Nun hat das Leben sich gerächt:
nun bin ich Dir, o Dir, begegnet.
Sie geht mit ungelenkem Schritt.
Sie schaut empor; der Mond läuft mit.
Ihr dunkler Blick ertrinkt in Licht.
Die Stimme eines Mannes spricht:
Das Kind, das Du empfangen hast,
sei Deiner Seele keine Last,
o sieh, wie klar das Weltall schimmert!
Es ist ein Glanz um alles her;
Du treibst mit mir auf kaltem Meer,
doch eine eigne Wärme flimmert
von Dir in mich, von mir in Dich.
Die wird das fremde Kind verklären,
Du wirst es mir, von mir gebären;
Du hast den Glanz in mich gebracht,
Du hast mich selbst zum Kind gemacht.
Er faßt sie um die starken Hüften.
Ihr Atem küßt sich in den Lüften.
Zwei Menschen gehn durch hohe, helle Nacht.
Überraschung
Über die grauen Dächer weg,
hoch hier oben,
durch die langen roten Nelken,
die vor meinem offnen Fenster
leise zwischen mir
und dem blauen Abendhimmel schwanken,
will mein Herzschlag
mit meiner Seele
hinaus, hinauf,
Um die höchste goldene Kirchturmkugel,
im letzten fernen Lichte,
mit hellen Flügeln,
zieht ein Taubenschwarm
eilende Kreise
über dem Hause
meiner Geliebten.
Aus dem blassen Westen
dringt der erste Stern und überflimmert
scheu den lauten Dunst und trüben Lärm
der großen Stadt hier unten,
wie der erste blinkende Traumgedanke
aus dem grauen Schwarm der Lebensfragen
in der Seele des Müden taucht -
da klopft es.
Klopft und ist auch schon im Stübchen,
sitzt mir auf dem Diwan gegenüber,
sagt kein Wort, es zittert nur ihr Atem,
nur das lose Ringelhaar,
nur die Lippen und die rote Bluse
auf dem jungen, warmen, raschen Busen;
und ich sage auch nichts.
Ihre bangen Augensterne wagen
in der stummen Dämmerung des Stübchens
hoch hier oben
einen süß beredten Evablick
nach den langen roten Nelken hin;
0, ihr Augen - -
Und ich angle nach ihr mit den Beinen,
diesen Perpendikeln meines Herzens:
Kleine, merkst du,
was die Uhr geschlagen hat? -
Befreit
Du wirst nicht weinen.
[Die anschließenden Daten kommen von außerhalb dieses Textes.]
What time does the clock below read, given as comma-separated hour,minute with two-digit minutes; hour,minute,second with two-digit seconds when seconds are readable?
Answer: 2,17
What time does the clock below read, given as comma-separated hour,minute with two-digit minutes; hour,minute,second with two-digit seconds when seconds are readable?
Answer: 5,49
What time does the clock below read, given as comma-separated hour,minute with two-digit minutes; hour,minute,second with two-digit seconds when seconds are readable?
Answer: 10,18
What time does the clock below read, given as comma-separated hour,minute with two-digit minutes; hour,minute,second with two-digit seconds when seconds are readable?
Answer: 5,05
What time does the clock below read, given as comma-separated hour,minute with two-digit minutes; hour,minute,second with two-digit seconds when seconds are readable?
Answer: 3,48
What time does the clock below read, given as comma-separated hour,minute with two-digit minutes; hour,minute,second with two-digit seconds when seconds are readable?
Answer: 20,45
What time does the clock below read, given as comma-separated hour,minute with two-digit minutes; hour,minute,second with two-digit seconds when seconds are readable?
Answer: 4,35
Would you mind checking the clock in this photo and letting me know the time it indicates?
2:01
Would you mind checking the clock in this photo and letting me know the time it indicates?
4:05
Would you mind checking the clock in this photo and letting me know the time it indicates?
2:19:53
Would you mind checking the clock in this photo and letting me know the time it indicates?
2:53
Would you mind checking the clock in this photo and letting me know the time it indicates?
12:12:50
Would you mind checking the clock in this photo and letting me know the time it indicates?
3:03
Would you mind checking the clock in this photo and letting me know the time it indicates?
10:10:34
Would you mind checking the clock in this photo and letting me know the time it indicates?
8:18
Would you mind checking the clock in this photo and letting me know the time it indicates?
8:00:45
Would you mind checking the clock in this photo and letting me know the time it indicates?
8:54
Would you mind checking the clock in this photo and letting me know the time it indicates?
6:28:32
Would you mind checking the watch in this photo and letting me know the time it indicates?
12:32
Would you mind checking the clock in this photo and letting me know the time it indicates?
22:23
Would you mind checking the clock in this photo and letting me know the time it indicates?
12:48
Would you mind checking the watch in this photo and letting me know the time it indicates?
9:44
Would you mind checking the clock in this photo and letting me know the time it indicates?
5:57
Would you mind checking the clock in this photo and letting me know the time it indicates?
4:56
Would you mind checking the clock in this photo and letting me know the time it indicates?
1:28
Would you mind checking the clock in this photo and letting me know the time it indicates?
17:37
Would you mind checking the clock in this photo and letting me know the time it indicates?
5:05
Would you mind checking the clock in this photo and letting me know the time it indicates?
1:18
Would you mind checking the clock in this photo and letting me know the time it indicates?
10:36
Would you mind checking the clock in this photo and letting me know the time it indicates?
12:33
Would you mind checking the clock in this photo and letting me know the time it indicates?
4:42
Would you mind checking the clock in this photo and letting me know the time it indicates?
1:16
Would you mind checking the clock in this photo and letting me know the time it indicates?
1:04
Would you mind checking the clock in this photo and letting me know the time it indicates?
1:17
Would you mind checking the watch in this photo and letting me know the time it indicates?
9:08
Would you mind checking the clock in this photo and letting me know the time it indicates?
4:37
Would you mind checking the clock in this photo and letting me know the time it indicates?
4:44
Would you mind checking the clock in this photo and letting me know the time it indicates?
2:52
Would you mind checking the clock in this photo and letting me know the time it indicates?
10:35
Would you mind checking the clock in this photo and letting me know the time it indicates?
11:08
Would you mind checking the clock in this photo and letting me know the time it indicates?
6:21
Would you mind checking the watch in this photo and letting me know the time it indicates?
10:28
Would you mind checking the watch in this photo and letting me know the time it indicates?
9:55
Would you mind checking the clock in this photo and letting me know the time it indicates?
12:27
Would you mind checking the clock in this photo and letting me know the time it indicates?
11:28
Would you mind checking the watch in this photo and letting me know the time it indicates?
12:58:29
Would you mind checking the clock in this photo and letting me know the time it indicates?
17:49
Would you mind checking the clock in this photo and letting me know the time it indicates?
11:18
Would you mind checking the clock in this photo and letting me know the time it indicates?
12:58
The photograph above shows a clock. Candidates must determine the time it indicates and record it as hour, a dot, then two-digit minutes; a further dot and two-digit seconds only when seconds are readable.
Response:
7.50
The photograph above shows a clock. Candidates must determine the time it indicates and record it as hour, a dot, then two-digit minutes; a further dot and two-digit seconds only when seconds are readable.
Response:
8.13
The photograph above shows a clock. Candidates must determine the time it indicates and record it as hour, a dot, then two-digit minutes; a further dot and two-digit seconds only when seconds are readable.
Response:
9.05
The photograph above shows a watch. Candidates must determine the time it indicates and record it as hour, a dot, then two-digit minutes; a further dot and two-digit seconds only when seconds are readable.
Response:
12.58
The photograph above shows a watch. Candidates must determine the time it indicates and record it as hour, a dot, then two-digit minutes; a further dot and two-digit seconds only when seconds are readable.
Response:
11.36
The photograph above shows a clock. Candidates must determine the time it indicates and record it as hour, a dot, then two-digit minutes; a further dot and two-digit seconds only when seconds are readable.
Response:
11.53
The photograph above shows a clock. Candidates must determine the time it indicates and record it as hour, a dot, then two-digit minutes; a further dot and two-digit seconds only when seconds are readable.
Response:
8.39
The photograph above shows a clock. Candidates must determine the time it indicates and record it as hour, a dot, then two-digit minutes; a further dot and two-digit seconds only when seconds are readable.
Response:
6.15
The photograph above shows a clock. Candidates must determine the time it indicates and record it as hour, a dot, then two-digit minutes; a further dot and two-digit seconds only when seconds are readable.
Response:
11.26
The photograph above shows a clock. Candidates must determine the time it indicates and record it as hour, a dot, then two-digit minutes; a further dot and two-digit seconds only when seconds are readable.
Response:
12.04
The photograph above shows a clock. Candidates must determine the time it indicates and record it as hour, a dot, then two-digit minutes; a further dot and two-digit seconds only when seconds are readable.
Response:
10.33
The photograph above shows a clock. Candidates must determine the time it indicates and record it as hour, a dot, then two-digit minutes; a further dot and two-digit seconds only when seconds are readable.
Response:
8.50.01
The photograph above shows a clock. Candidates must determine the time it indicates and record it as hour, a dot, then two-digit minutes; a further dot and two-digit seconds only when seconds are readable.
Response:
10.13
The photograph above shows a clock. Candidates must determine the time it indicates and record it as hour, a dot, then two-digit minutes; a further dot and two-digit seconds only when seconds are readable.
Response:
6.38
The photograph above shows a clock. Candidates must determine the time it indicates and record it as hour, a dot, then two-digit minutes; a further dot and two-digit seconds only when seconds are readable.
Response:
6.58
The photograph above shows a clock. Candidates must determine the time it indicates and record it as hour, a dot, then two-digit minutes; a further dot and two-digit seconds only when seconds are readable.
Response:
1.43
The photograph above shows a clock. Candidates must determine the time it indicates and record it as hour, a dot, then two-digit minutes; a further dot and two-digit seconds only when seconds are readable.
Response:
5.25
Leise, leise
wirst du lächeln; und wie zur Reise
geb ich dir Blick und Kuß zurück.
Unsre lieben vier Wände! Du hast sie bereitet,
ich habe sie dir zur Welt geweitet -
o Glück!
Dann wirst du heiß meine Hände fassen
und wirst mir deine Seele lassen,
läßt unsern Kindern mich zurück.
Du schenktest mir dein ganzes Leben,
ich will es ihnen wiedergeben -
o Glück!
Es wird sehr bald sein, wir wissen's Beide,
wir haben einander befreit vom Leide,
so geb' ich dich der Welt zurück.
Dann wirst du mir nur noch im Traum erscheinen
und mich segnen und mit mir weinen -
o Glück!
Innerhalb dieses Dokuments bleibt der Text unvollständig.